Op grond van het voorgaande zal in hoofdsom worden toegewezen een bedrag van (€ 129,58 + € 33,53 + € 128,51) € 291,62.
4.6.
Tegen de gevorderde buitengerechtelijke incassokosten en de wettelijke rente heeft [gedaagde] geen bezwaar gemaakt. Deze zullen worden toegewezen.
4.7. [
gedaagde] is de partij die ongelijk krijgt en zij zal daarom in de proceskosten worden veroordeeld.

5.De beslissing

De kantonrechter
5.1.
veroordeelt [gedaagde] om aan Zilveren Kruis te betalen een bedrag van € 341,06, te vermeerderen met de wettelijke rente als bedoeld in artikel 6:119 BW over een bedrag van € 291,62, met ingang van 28 juni 2022, tot de dag van volledige betaling,
5.2.

▶ **Uit te voeren opdrachten**
a) Geef bij elk van de volgende beweringen aan of ze klopt met de geciteerde passage over de uitspraak van de kantonrechter. Antwoord telkens met ja of nee en citeer letterlijk de woorden uit de passage die de doorslag geven. (i) In hoofdsom wordt een bedrag van € 291,62 toegewezen. (ii) [gedaagde] heeft bezwaar gemaakt tegen de gevorderde buitengerechtelijke incassokosten. (iii) De wettelijke rente wordt berekend vanaf 28 juni 2022.
b) Schrijf de passage over de uitspraak van de kantonrechter verder, te beginnen na het laatste getoonde punt.

▶ **Getoonde gegevens**
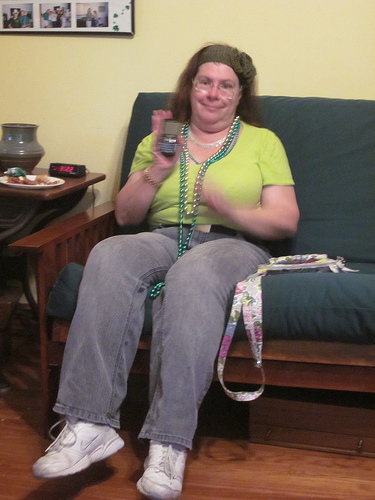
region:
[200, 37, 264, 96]
Headband around woman's head.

▶ **Schriftelijke antwoorden**
a)
(i) Ja: "Op grond van het voorgaande zal in hoofdsom worden toegewezen een bedrag van (€ 129,58 + € 33,53 + € 128,51) € 291,62."
(ii) Nee: "Tegen de gevorderde buitengerechtelijke incassokosten en de wettelijke rente heeft [gedaagde] geen bezwaar gemaakt."
(iii) Ja: "met ingang van 28 juni 2022"

b)
veroordeelt [gedaagde] in de proceskosten, aan de zijde van Zilveren Kruis vastgesteld op € 407,74,
5.3.
verklaart dit vonnis uitvoerbaar bij voorraad,
5.4.
wijst het meer of anders gevorderde af.
Dit vonnis is gewezen door mr. M.E. van Rossum en in het openbaar uitgesproken op 24 januari 2023.